• Donald Trump is facing a civil fraud case initiated by New York state Attorney General Letitia James.
  • The case is now being heard by a five-judge panel who have expressed concerns about possible overreach by James.
  • Trump's lawyer argued that any discrepancies in Trump's net worth were irrelevant to his lenders.
  • The case raises questions about the application of laws designed to protect consumers to private business transactions involving sophisticated parties.

The former U.S. President Donald Trump is currently embroiled in a civil fraud case brought against him by the state of New York. The case, which has attracted significant attention, pertains to Trump's real estate business practices, which a trial judge declared fraudulent. In February, Justice Arthur Engoron ordered Trump to pay $454.2 million in penalties and interest for inflating his net worth to secure better terms from lenders and insurers. The civil case was initiated by New York state Attorney General Letitia James.

The appeal is now being heard by a five-judge panel on the Appellate Division, a mid-level state appellate court in Manhattan. The judges on the panel have expressed concerns about possible overreach by James. During the opening statement by Judith Vale, the lawyer arguing for New York, two of the judges interrupted to question if there were any other examples of the state suing over private business transactions between sophisticated parties under a law aimed at protecting market integrity.

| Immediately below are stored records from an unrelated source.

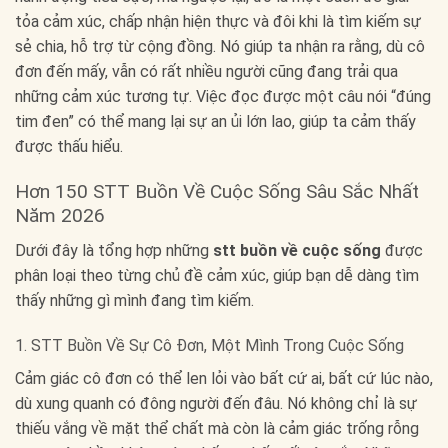
tỏa cảm xúc, chấp nhận hiện thực và đôi khi là tìm kiếm sự
sẻ chia, hỗ trợ từ cộng đồng. Nó giúp ta nhận ra rằng, dù cô
đơn đến mấy, vẫn có rất nhiều người cũng đang trải qua
những cảm xúc tương tự. Việc đọc được một câu nói “đúng
tim đen” có thể mang lại sự an ủi lớn lao, giúp ta cảm thấy
được thấu hiểu.
Hơn 150 STT Buồn Về Cuộc Sống Sâu Sắc Nhất
Năm 2026
Dưới đây là tổng hợp những
stt buồn về cuộc sống
được
phân loại theo từng chủ đề cảm xúc, giúp bạn dễ dàng tìm
thấy những gì mình đang tìm kiếm.
1. STT Buồn Về Sự Cô Đơn, Một Mình Trong Cuộc Sống
Cảm giác cô đơn có thể len lỏi vào bất cứ ai, bất cứ lúc nào,
dù xung quanh có đông người đến đâu. Nó không chỉ là sự
thiếu vắng về mặt thể chất mà còn là cảm giác trống rỗng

Judges Question the State's Approach

Justice David Friedman pointed out that every case cited by Vale involved damage to consumers or the marketplace, which he argued was not the case here. He further added that nobody lost any money. The judges also questioned the constraints applied to the law James cited in bringing the case - one that is typically used to go after fraudsters who target vulnerable consumers. Justice Peter Moulton asked, How do we draw a line or at least put up guardrails?

Vale, the state's deputy solicitor general, argued that the statute - known as Executive Law 63(12) - is broadly aimed at stopping fraud and illegality, and was therefore appropriate in Trump's case. The case stemmed from Trump's leadership of his family real estate company, the Trump Organization, before he became president in 2017. Trump managed to avert possible asset seizures in the case by posting a $175 million bond while he appeals.

Trump's Defense and the Implications of the Case

Trump's lawyer, John Sauer, argued that trial testimony showed that any discrepancies in Trump's net worth were irrelevant to his lenders. He stated, What is not disputed is the testimony that if the net worth had been as low as one million (dollars), the deal would've been exactly the same. Sauer added that none of Trump's lenders and business partners were harmed by the discrepancies on the financial statements, an argument Trump's lawyers have made throughout the case. There were no victims, no complaints, Sauer said.

Engoron's ruling poses a threat to the business empire Trump has built over decades, which includes hotels, office buildings, and golf courses around the world. With interest continuing to accrue, Trump now owes $478.3 million. The case is one of a number of legal entanglements Trump has faced since leaving the White House in 2021. He owes nearly $90 million in federal civil penalties for defaming a writer who accused him of sexual abuse, and was convicted in May on criminal charges stemming from hush money paid to a porn star.